Gold has been a commodity that investors have relied on in uncertain times
Northern Finland is the site of Europe's largest gold mine
Central banks and consumers have kept the demand for gold strong
London property and gold – the two safest places to put your money, or so the saying goes in recent years.
For the past several years, owners of London property have watched with delight as the values of their homes have spiked annually well into double digits. With gold, as has been the case for thousands of years, it has provided a tradable commodity which investors have turned to in uncertain times. It’s a safe haven, the asset of last resort.
But with quality gold ore becoming increasingly hard to find, a Canadian company has ventured 125 kilometers (78 miles) into the Arctic circle to build Europe’s largest gold mine.

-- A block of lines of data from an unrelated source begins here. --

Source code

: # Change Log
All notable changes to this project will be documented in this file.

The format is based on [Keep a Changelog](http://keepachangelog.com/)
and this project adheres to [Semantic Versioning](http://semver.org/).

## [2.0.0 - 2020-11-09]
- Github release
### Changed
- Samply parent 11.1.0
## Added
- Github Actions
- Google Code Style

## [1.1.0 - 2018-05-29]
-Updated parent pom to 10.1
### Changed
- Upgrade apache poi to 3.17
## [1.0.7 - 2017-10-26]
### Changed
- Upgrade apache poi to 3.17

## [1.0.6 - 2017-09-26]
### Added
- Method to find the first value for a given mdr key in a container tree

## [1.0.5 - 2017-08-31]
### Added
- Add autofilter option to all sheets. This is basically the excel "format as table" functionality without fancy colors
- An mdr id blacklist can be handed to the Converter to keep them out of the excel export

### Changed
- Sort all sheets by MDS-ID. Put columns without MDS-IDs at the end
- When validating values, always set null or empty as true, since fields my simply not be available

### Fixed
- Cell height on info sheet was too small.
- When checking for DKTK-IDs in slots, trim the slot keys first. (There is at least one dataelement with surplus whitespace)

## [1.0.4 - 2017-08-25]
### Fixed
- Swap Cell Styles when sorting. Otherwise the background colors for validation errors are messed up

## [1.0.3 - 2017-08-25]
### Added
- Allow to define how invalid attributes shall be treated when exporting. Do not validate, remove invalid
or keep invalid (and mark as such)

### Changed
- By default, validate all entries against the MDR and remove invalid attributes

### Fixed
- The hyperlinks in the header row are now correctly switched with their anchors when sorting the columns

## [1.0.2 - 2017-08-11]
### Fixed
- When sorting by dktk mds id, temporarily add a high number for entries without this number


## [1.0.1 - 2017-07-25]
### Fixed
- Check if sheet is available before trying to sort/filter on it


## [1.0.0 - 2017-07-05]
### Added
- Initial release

Otherwise known as a place for tourism and skiing, the town of Kittila, in the Lapland region of Northern Finland, is an unforgiving environment to run a mining operation. Average temperatures in winter usually only reach -23 degrees Fahrenheit. But that hasn’t stopped the mining or the growth of the area.
That growth is possible because global demand for gold is high, said Sean Boyd, president and CEO of Toronto-based Agnico Eagle Mines, which runs Kittila’s gold mine.
“Demand is continuing to grow in a part of the world that’s growing population-wise and is growing from a wealth perspective,” said Boyd. Recent reports from the gold industry development group World Gold Council (WGC) show that consumer demand in China has skyrocketed, and India and the United States have a big appetite for gold, too.
While it may be culturally important to own gold in parts of the world, Boyd also said central banks still feel the need to own it. “That’s not going to go away. Central banks are still buying it. It trades like a currency on most days,” added Boyd.
Or as a recent WGC report put it: “With many economic and geopolitical wounds still open, central banks once again sought the protection and diversification of gold.”
Shanghai has built a gold exchange over the last dozen or so years, and having just opened it up to international players its goal is to make that the largest physical bullion market in the world; Boyd says “that’s a sign that the market continues to move to the East.”
Logistically, however, Boyd says it’s necessary to go further afield to find quality ore deposits. “The easy stuff’s been found now. You look at the industry average, gold grade is a little over one gram per ton, and so the gold reports in minute particles and as a result of that you’re having to move much more rock than you used to, to get the same amount of gold,” said Boyd.
It’s a laborious process that uses chemicals to extract tiny particles of gold. The Kittila mine is expected to remain open until at least 2036, as Agnico Eagle has already discovered the gold reserve is in excess of 5 million ounces, much higher than its original estimate of 1.5 million ounces.
In order to achieve this, the company will have to take the mine down at least 900 meters (over half a mile) below the surface.
But one thing is for certain: gold’s popularity has not waned. “I don’t think gold’s going to go away, I think it still has an important role to play,” said Boyd.